Tutorials & Examples Web-help Blog

Regex capture groups


Would like to be able to calculate a new field based on a regex capture group from another field.

For instance, let’s say I had a field named “HTML” with HTML in it, with a variety of HTML tags. But I’d like to pull out the title from the title tag. I’d like to create a transformation step that I put in something like “<TITLE>(.*)</TITLE>” (yes the regex expression could be improved) and then it fills in a new field “TITLE” with those capture groups. So if row one had <TITLE>My Webpage</TITLE> then the TITLE field would be “My Webpage” and if the next row had <TITLE>Another page</TITLE> then the TITLE field would be “Another page” etc.


Maybe I’m missing something, but it sounds like the “Regular expression” transformation does exactly this. Is there a case where it doesn’t do what is needed?

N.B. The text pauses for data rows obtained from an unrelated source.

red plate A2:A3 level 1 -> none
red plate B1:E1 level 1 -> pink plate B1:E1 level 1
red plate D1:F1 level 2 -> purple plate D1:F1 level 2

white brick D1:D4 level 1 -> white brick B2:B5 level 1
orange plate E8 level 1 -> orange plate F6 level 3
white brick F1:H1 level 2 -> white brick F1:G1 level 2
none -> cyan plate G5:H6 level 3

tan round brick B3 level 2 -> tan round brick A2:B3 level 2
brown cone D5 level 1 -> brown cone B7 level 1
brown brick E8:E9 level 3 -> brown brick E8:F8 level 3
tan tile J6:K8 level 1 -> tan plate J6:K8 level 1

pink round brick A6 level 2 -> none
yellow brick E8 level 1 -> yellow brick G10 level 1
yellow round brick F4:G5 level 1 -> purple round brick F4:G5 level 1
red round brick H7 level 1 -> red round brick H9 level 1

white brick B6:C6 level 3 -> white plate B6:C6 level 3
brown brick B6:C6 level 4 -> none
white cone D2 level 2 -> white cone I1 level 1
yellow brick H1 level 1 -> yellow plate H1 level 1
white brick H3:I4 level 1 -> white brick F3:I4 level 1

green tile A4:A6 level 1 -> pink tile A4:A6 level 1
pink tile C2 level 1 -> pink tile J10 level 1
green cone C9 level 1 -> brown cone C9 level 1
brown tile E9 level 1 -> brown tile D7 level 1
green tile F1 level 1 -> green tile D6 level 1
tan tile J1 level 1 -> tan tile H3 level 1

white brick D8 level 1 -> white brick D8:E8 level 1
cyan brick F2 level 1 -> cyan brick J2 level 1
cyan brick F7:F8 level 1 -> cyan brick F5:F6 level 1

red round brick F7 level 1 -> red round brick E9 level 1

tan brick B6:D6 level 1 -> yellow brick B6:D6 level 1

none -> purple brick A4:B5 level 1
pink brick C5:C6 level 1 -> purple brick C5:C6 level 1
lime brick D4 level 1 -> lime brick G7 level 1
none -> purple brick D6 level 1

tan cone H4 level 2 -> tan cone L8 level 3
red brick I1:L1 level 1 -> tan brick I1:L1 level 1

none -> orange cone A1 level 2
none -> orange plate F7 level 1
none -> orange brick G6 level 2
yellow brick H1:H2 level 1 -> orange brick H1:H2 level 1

How would I pull out just what’s in between the open and close title tag?

I can see how to pull in the ENTIRE match, but I only want the CAPTURE GROUP. But it doesn’t seem that’s how the regular expression transformation works:

Instead of this I just want the title field to have “lkajsdf”, “lakjsdafalskjdf”, etc.


Oh, now I see what you are talking about. Point taken.


Will be added in 3.8 with three new capture modes: Matches only, Groups only, Matches and groups.